We’ve watched as women in senior decision-making roles were expelled from his government for challenging his behaviour.
We’ve heard barely a whisper of how his government intends to prepare us for future pandemics or an acknowledgement of the very real need to reform our healthcare system.
We’ve seen him prioritize ideology, ramming through a carbon tax hike at a time when household affordability has never been a greater concern.
We stood by, left unprepared to support Ukraine against Russia’s invasion.
And this week, we were reminded that his inaction and indifference have failed to safeguard the rights of women, minorities and LGBTQ2S personnel from a rampant culture of sexual misconduct in our armed forces.
We don’t have a freedom problem. We have a Trudeau problem.
Out-of-control inflation. An opioid crisis on our streets. A housing affordability crisis. Pipelines left to waste. Rising hate crimes.
These are serious domestic challenges compounded by war in Ukraine, a sovereign nation invaded by those who oppose democratic values.
You would think that, given the severe challenges facing our country, our Prime Minister would be moving at breakneck speed to get our economy on track, shore up our national defence, and protect our most vulnerable.
But Justin Trudeau isn’t doing any of that. He has failed, and Canadians have every right to feel uncertain about the credibility of his leadership, and the credibility of copycat politicians.
The choices we make as the Conservative Party of Canada matter a great deal to the future of our country – not just our Party.
I believe Canada needs serious Conservative leadership to hold the Liberal-NDP coalition accountable and to prepare to govern during one of the most disruptive and challenging times in our nation’s history.
I also believe Canadians expect the Conservative Party of Canada to be the robust and serious alternative to Trudeau’s wedge politics.
From the onset of my campaign launch, I decided to focus on developing substantive policy ideas.
We owe it to Party members and Canadians to debate the kind of Conservative Party of Canada we want to be.
What do we stand for?
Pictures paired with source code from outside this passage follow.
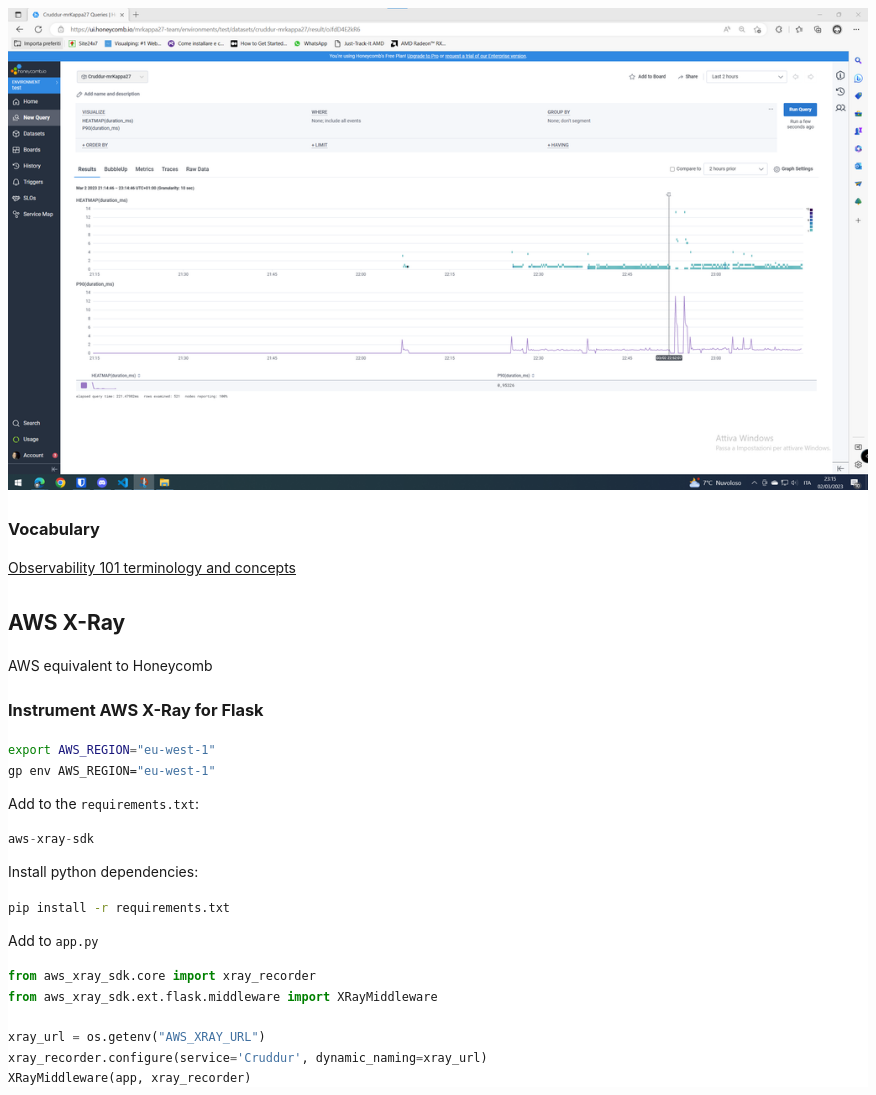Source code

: ![Honeycomb heatmap](assets/week2-honeycomb-heatmap.png)

### Vocabulary
[Observability 101 terminology and concepts](https://www.honeycomb.io/blog/observability-101-terminology-and-concepts)

## AWS X-Ray
AWS equivalent to Honeycomb

### Instrument AWS X-Ray for Flask

```sh
export AWS_REGION="eu-west-1"
gp env AWS_REGION="eu-west-1"
```

Add to the `requirements.txt`:
```py
aws-xray-sdk
```

Install python dependencies:
```sh
pip install -r requirements.txt
```

Add to `app.py`
```py
from aws_xray_sdk.core import xray_recorder
from aws_xray_sdk.ext.flask.middleware import XRayMiddleware

xray_url = os.getenv("AWS_XRAY_URL")
xray_recorder.configure(service='Cruddur', dynamic_naming=xray_url)
XRayMiddleware(app, xray_recorder)
```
Conspiracy theories that encourage lawlessness, the promotion of bizarre economic ideas and the exploitation of anger?
What do we care about? YouTube shares and shock and awe commentary to reward our social media algorithms?
I hope not.
I believe in a conservatism that is open to progress. This race has never been about hyphenating conservatives. It’s been about being relevant on the issues that matter to Canadians today and for the foreseeable future.
As Edmund Burke said, “We must reform to conserve.” And we must conserve those things that matter so deeply to us all –freedom of choice, the rule of law, human dignity, fiscal responsibility, duty to family, and our national security.
We don’t burn institutions to the ground for short-term political gain. That kind of shoot from the hip approach is dangerously short-sighted.
To address the biggest challenges of our time, we need serious and thoughtful leadership to make our institutions more responsive to the needs of the public, more agile to the future and more appropriate to our modern challenges.
Soundbites are easy. Bold policy creation takes courage and serious leadership.
That is the kind of Conservative Party of Canada I believe we can be, and that Canadians will vote for.
— Jean Charest is a Conservative Party of Canada Leadership Candidate. He previously served as the leader of the Progressive Conservative Party of Canada from 1993 to 1998, Deputy Prime Minister in 1993 and the Premier of Quebec from 2003 to 2012.